Il vampiro, campione dei mostri

Il vampiro, campione dei mostri

Donne travestite da vampire a Lugau, in Germania (cr. Kora27 Wikimedia commons)

Dall’antichità presente in tutte le culture

Il vampiro è un mostro che fa parte di una categoria più ampia, quella dei revenants, cioè quelli che ritornano, insomma i redivivi. Si tratta di morti che si ripresentano ai vivi in forma immateriale (come fantasmi o spiriti vari) o in forma fisica, quindi capaci di interagire concretamente con i viventi, per lo più facendogli del male.

Condizione necessaria per essere un revenant è perciò l’essere già morto (è allora tecnicamente sbagliato definirli non morti, al massimo si può parlare di morti viventi) per cui lo sono vampiri e zombi, ma non i lupi mannari (mostri di trasformazione) oppure esseri come il Golem di Rabbi Loew o la creatura del Dr. Frankenstein (mostri artificiali).


Max Schreck in "Nosferatu il vampiro" di Murnau (Wikimedia commons)

* RECORD FORNITI:
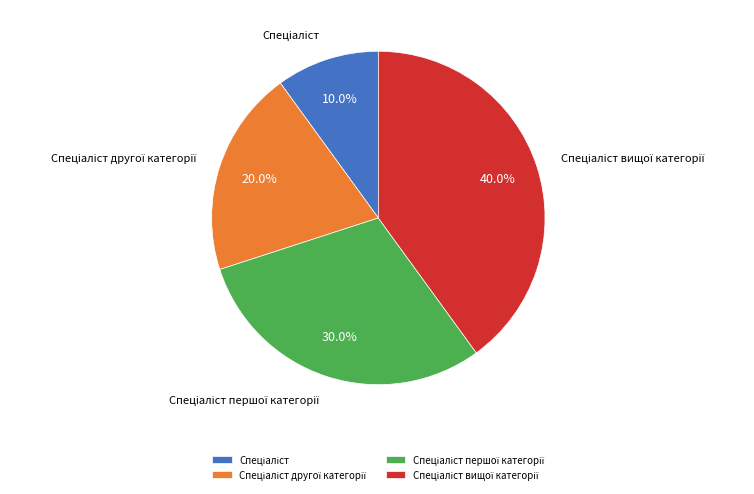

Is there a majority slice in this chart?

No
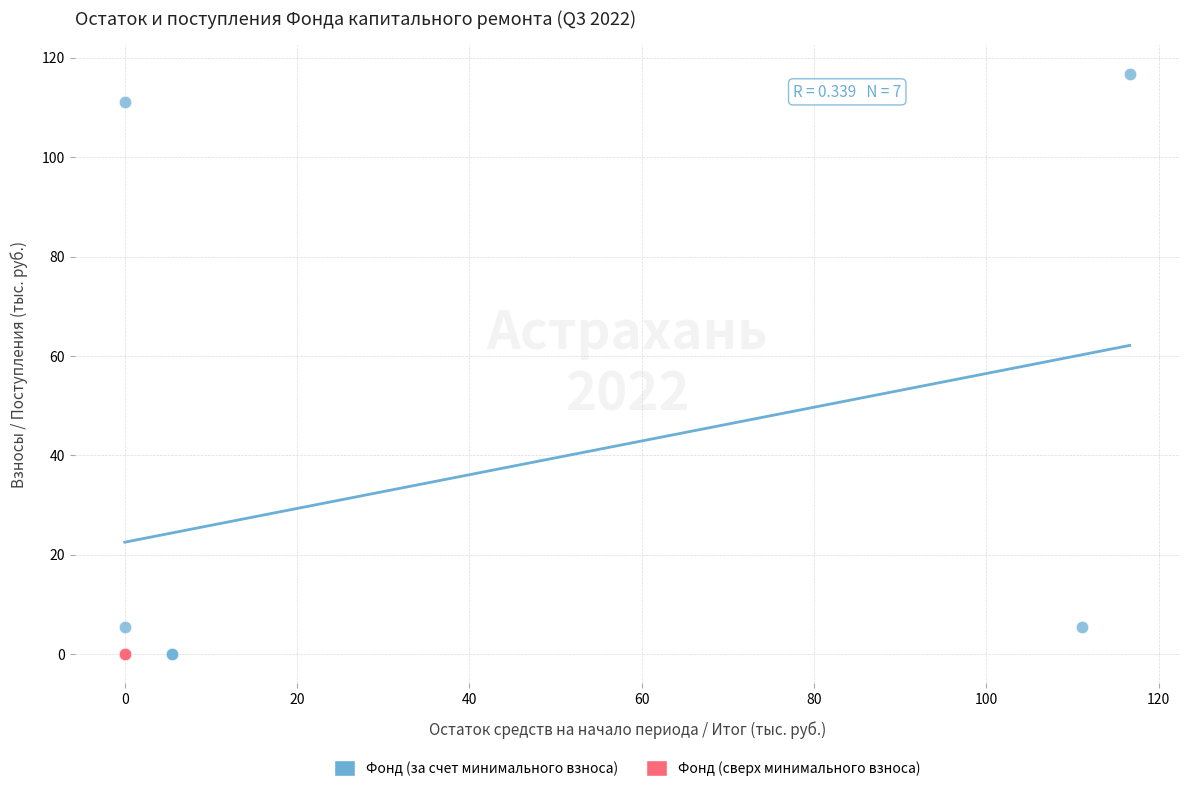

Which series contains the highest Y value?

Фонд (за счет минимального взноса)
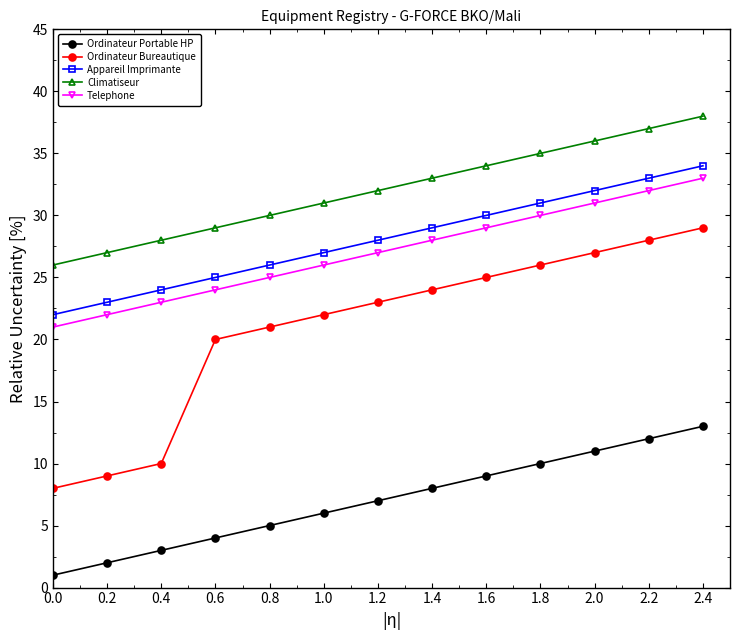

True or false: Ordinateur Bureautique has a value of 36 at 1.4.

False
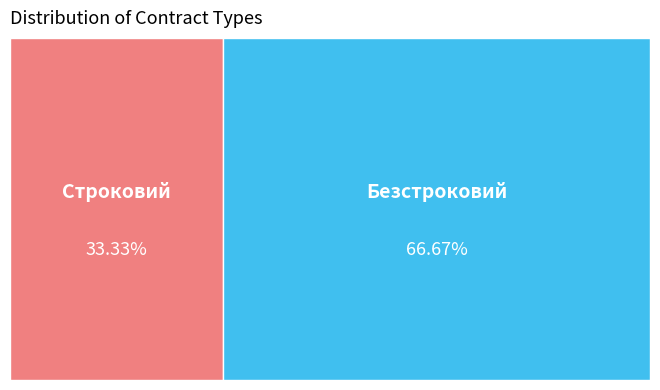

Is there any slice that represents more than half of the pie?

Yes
...
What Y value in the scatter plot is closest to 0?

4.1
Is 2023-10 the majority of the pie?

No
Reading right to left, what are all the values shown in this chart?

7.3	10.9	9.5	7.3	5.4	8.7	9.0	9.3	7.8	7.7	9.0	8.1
...
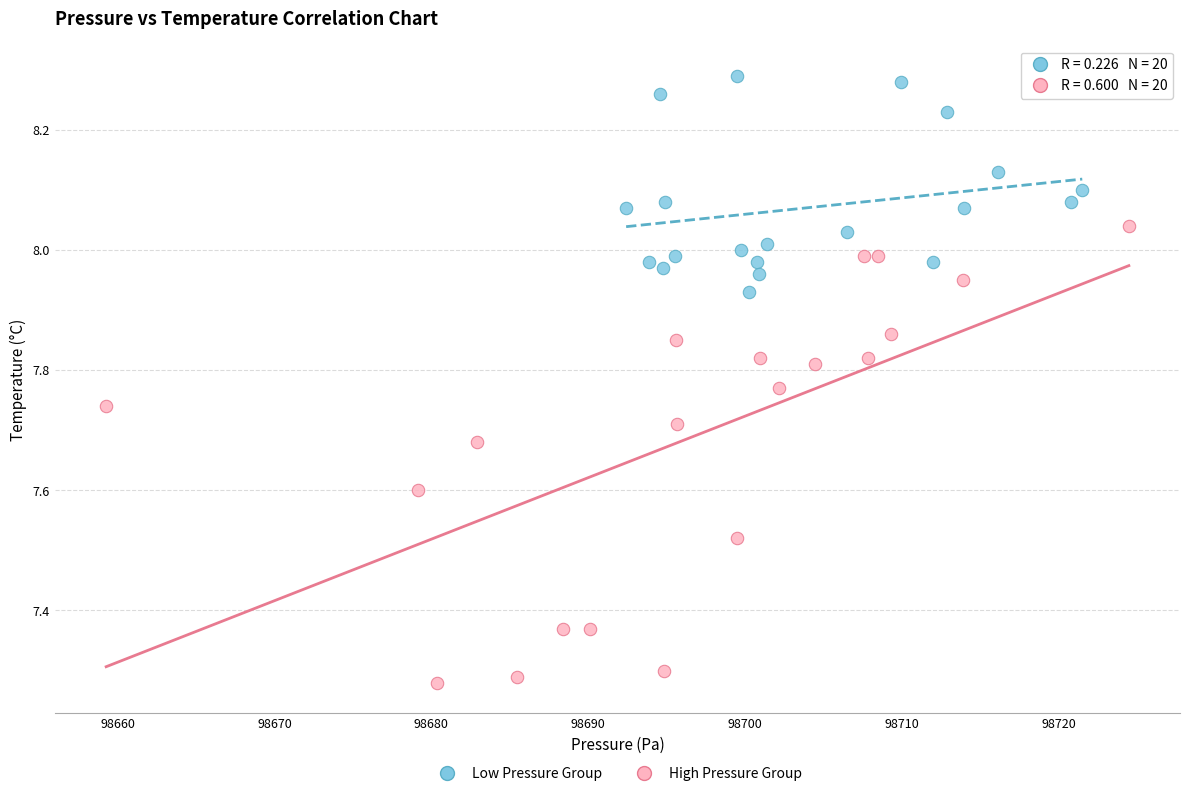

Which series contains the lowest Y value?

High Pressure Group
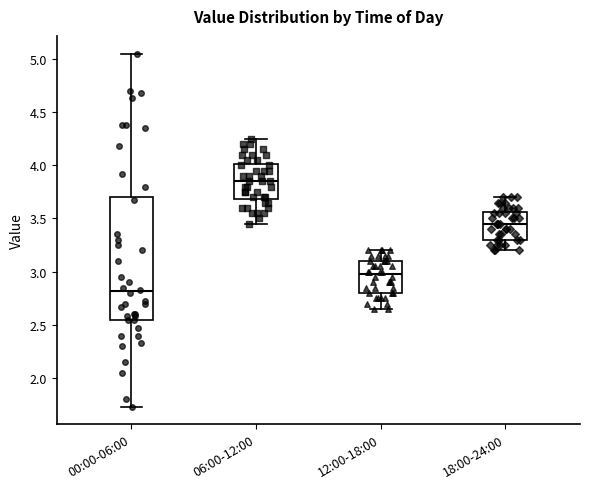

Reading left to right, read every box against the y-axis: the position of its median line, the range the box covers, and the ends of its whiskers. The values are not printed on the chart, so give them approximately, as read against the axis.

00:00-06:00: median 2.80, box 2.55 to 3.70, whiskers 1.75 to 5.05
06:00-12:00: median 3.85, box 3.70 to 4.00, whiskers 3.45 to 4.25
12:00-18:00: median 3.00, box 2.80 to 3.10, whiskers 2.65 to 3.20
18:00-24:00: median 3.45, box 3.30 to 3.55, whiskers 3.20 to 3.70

* ATTIVITÀ:
Puoi riprendere il testo sul vampiro e proseguirlo subito dopo la didascalia su Max Schreck in "Nosferatu il vampiro"? I record sono materiale a sé, separato dal testo sul vampiro.

* RISPOSTA:
Se poi volessimo elencare anche solo una parte dell'infinita schiera di vere e proprie specie “altre”, come Lamie, Empuse e Striges della tradizione greco-romana, Ghoul e Jinn della tradizione araba, Oni e Mononoke dello sterminato folklore giapponese, non la finiremmo più.

Non c'è però dubbio alcuno che il vampiro sia diventato indiscutibilmente il mostro più noto e popolare del mondo moderno. Ed è paradossale, dato che per molti secoli in quasi ogni cultura umana qualcosa di simile esisteva, ma sempre condividendo lo spazio dell'immaginario o dell’incubo con molte altre creature, sovente più popolari e temute.

Da un punto di vista puramente antropologico la peculiarità del morto vivente (o apparentemente tale) ha basi prettamente fisiologiche. La decomposizione completa del cadavere è un fatto naturale, impedito solo dal freddo estremo, e quindi in luoghi quasi inabitabili o in casi particolari di microambienti anaerobici come le torbiere.


Christopher Lee in "1972, Dracula colpisce ancora" di Alan Gibson (Wikimedia commons)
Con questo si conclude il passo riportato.